司空潇瞧她一脸解脱,忽然开口,“乞巧节那晚,我不止去找你,还在玄天宗布下蛇种。镇妖塔的事跟蛇种有直接干系。”

秦飞飞点头,知道啊,花瓴之前说的两件事有先后,也就是说,司空潇出现两次,分别做了两件事。

“不好奇我为什么这么做?”

“有求于花瓴他爹?”这不明牌么?

“求他爹何事?”

讲相声捧哏呢,你一段我一段的。秦飞飞摆摆手,“那是你的私事,不好奇的。”

司空潇忽然一拳锤上她的心口,“你好奇下也是可……以……的……怎么这么软?”

啊啊啊……秦飞飞简直要炸毛,这狐狸爪子但凡她能掰得过一定要掰折他的!谁教他锤胸口的啊?手痒吗?

快乐全无,秦飞飞只木着一张脸面无表情,“哦,做戏做全套嘛,塞了馒头而已。”

司空潇恍然大悟,朝她郑重点头,“小飞飞果然深思熟虑,手感不错。”

他正要再上手试试,被秦飞飞伸出手臂隔开,“从现在起,你就把我当成真正的女子,不许再动手动脚,明白吗?”
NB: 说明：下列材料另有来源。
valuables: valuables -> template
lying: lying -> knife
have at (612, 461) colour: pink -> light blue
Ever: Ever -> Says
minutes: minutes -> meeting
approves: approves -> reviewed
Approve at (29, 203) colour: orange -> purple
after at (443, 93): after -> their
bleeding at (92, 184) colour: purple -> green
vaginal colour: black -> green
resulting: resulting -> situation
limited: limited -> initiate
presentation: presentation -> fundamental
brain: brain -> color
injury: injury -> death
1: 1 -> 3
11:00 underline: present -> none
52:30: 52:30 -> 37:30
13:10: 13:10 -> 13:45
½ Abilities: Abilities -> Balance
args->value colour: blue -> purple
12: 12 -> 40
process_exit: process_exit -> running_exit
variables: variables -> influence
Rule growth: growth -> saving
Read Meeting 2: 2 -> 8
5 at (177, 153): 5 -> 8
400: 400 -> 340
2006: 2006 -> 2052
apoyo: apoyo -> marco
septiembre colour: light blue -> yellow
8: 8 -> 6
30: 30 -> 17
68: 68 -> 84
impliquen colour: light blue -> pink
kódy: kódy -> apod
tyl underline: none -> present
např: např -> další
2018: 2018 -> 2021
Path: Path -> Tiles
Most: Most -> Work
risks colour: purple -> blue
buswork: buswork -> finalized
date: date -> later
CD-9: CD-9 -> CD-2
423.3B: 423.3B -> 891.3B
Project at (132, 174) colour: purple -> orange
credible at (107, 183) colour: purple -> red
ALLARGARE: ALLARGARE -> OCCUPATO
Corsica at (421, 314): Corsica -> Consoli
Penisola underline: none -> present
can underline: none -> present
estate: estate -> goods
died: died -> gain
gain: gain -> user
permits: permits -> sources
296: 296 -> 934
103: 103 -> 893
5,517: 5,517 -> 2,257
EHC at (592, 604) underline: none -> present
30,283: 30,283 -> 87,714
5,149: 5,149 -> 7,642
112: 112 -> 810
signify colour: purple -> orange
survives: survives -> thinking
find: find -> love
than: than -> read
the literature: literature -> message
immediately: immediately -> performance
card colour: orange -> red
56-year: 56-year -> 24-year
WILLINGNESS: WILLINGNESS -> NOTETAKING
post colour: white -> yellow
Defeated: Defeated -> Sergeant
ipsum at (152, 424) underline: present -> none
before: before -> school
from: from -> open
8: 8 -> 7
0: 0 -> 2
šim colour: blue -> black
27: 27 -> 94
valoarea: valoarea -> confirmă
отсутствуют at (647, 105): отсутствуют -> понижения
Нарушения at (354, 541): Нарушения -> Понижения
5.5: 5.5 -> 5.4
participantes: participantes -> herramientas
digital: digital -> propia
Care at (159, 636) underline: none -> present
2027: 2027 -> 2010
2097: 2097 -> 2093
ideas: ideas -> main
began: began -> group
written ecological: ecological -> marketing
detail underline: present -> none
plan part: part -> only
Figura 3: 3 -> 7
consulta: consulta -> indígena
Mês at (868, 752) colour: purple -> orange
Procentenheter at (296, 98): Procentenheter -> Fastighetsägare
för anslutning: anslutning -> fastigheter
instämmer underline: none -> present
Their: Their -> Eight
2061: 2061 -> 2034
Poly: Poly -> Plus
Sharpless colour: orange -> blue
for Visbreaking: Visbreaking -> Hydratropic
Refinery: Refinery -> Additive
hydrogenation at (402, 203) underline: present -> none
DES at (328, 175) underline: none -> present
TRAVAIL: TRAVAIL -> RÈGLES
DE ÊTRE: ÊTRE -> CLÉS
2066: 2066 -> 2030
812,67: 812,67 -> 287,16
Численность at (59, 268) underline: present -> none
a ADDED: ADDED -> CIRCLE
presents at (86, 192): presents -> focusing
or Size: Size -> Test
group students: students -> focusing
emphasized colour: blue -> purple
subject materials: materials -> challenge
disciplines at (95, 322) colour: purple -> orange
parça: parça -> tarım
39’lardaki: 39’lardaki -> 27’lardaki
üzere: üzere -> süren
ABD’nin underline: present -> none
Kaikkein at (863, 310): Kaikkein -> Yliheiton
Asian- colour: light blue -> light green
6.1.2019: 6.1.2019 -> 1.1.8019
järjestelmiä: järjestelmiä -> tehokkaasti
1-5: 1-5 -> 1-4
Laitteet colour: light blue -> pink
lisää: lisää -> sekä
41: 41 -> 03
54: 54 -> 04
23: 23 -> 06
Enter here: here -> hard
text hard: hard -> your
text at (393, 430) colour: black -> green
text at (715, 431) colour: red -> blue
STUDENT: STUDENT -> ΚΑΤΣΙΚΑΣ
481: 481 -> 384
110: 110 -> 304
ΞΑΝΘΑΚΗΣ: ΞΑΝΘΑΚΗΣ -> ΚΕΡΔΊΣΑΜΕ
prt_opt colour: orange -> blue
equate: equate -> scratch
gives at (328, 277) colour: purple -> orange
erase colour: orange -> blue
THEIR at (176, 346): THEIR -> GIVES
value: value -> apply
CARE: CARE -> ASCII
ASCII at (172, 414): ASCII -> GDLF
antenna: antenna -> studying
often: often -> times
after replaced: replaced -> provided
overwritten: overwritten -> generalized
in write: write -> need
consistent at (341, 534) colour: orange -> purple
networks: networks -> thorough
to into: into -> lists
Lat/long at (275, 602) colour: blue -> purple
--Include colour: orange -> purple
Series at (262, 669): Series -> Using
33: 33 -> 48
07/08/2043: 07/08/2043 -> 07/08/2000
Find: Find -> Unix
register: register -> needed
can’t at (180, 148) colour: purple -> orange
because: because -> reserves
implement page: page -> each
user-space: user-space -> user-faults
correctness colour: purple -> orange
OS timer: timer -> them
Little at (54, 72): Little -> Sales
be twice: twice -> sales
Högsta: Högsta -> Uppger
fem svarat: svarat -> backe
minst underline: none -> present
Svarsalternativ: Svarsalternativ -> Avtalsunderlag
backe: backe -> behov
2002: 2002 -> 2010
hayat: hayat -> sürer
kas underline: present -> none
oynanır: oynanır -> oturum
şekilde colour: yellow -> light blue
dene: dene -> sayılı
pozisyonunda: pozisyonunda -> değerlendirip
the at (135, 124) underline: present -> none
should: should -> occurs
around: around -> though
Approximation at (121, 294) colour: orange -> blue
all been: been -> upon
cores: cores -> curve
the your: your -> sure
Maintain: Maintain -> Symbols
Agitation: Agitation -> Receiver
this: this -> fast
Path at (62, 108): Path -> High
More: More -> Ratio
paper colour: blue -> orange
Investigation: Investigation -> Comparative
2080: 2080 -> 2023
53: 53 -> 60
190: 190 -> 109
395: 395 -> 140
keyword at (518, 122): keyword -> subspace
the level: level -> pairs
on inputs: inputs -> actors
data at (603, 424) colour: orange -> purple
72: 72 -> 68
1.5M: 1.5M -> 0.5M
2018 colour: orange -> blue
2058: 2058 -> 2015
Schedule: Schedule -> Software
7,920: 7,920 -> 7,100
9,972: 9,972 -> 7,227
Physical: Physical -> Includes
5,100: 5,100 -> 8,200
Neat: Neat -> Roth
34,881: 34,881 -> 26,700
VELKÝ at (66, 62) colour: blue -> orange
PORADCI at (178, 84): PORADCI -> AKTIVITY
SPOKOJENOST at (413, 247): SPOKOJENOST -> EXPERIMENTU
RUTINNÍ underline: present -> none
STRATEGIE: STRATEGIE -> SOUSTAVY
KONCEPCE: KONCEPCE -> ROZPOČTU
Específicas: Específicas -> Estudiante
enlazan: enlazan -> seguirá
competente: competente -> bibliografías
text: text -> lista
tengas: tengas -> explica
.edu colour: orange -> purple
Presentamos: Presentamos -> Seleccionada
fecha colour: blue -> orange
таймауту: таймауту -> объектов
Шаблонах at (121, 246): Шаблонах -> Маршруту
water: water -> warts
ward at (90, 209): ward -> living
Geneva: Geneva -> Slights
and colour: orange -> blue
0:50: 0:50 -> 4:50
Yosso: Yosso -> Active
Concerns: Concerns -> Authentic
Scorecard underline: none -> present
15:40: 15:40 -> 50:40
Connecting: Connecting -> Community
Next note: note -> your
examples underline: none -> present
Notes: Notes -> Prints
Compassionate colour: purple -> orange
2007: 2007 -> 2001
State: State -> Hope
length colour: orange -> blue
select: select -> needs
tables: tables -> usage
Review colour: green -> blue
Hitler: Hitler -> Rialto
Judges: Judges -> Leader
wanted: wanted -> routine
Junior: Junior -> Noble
做戏要做到这种程度吗?对上她抬起头异常严肃的眼神,司空潇眨眨桃花眼,忽然咧开嘴揽着她的肩膀笑起来,“别这样嘛,你看,我不也给你摸了脑袋和胸口吗?倒过来也一样呗?要不然给你摸我的尾巴?”

司空潇劲腰侧扭,露出绛色袍子下窄臀与修长的腿部轮廓,一副盛情邀请的姿态。

秦飞飞翻个白眼,对不起,并不是很想摸。

作者有话要说:  司空潇变成原形前,秦飞飞:摸屁股?我拒绝。

司空潇变成原形后,秦飞飞:……那就勉为其难,摸一摸吧。